When I was growing up, I lived in a small 3 bedroom ranch house. We had one bathroom, two good sized bedrooms (although neither was particularly large) and a third bedroom which we called the small room.
Until I went to college, I had one of the bigger bedrooms and my sister (who was 8 years younger) had the small room. I commuted to college the first year and then moved to the dorms for my second and third year, coming home most weekends to work, since school was only five miles down the road.
One day during summer break, I came home from going to the Wisconsin State Fair with my friends to find that my sister had moved into my room and that all my things had been put into the small room.

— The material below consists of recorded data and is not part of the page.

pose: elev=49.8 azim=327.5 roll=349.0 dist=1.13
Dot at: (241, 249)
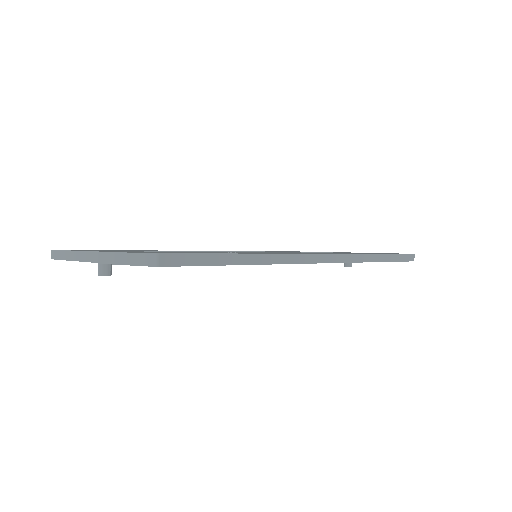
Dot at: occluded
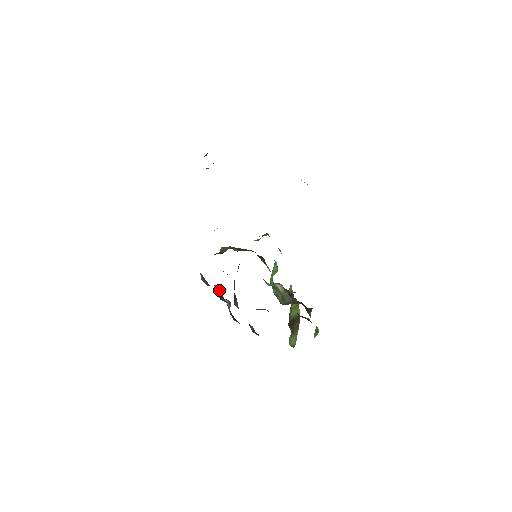
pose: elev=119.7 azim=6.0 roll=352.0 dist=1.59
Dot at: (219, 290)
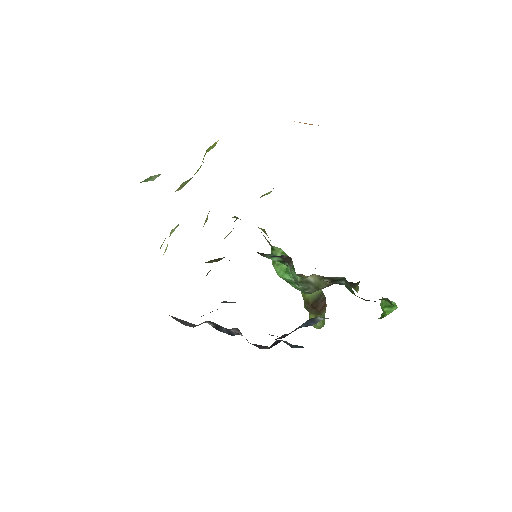
Dot at: (215, 323)
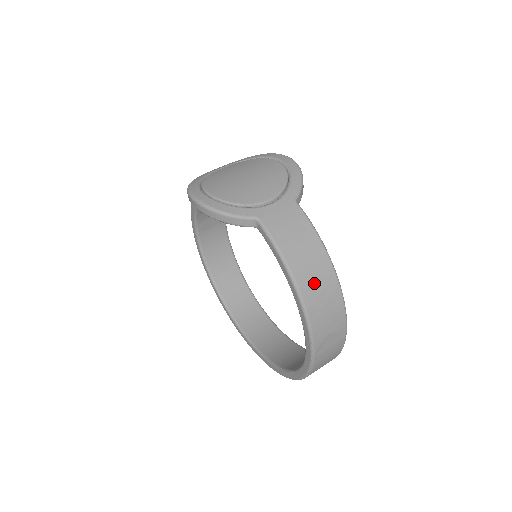
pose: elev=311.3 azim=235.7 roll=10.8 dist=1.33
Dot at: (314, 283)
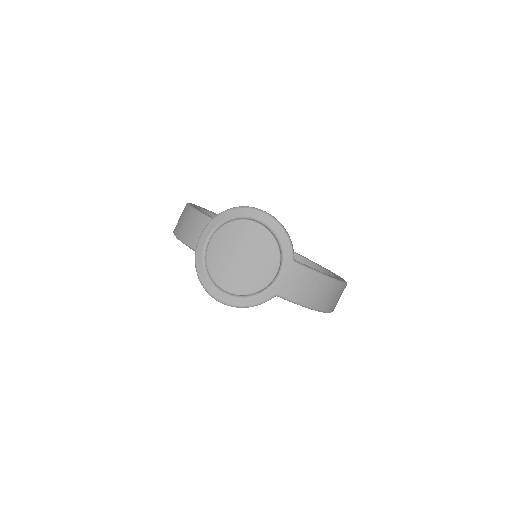
Dot at: (328, 299)
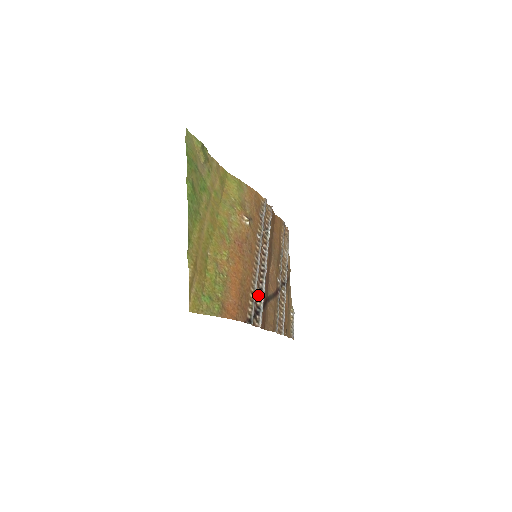
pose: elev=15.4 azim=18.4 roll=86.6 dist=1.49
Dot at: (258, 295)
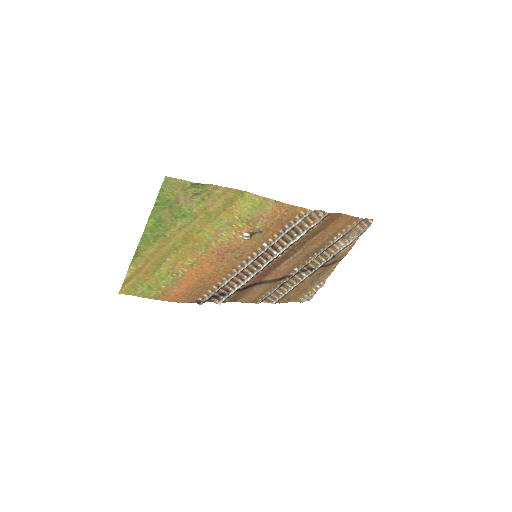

I wasn’t informed this would be happening, even though I still had three more weeks before school started, and as much as I protested, I was relegated to the small room for the remainder of the time I would be a resident of that house. Even when I moved back home for my senior year of college. With my stuff crammed into a small dresser that wasn’t mine, my clothes crammed into a too-small closet, and my body up against a wall in a too-small bed.
And for much of my life, I felt contained by my surroundings. I felt that I was too much for my space, for those I grew up with, and even for my family.
Once, long after I’d moved out, I had learned a new aria and was eager to sing it for my mother. After I finished it, she said, “I don’t know. Maybe it’s too loud for this small room.”
She didn’t like opera. But I don’t think any room would have been big enough for her to enjoy my singing.
So many of us feel or have felt constrained by rooms that have been too small, whether it’s the actual physical space or the room in our heads, whether it’s through our own perception or that of another person. I haven’t felt that way for a long time now, thank goodness. And if you feel that way ….
Blow off the doors. Knock down the walls.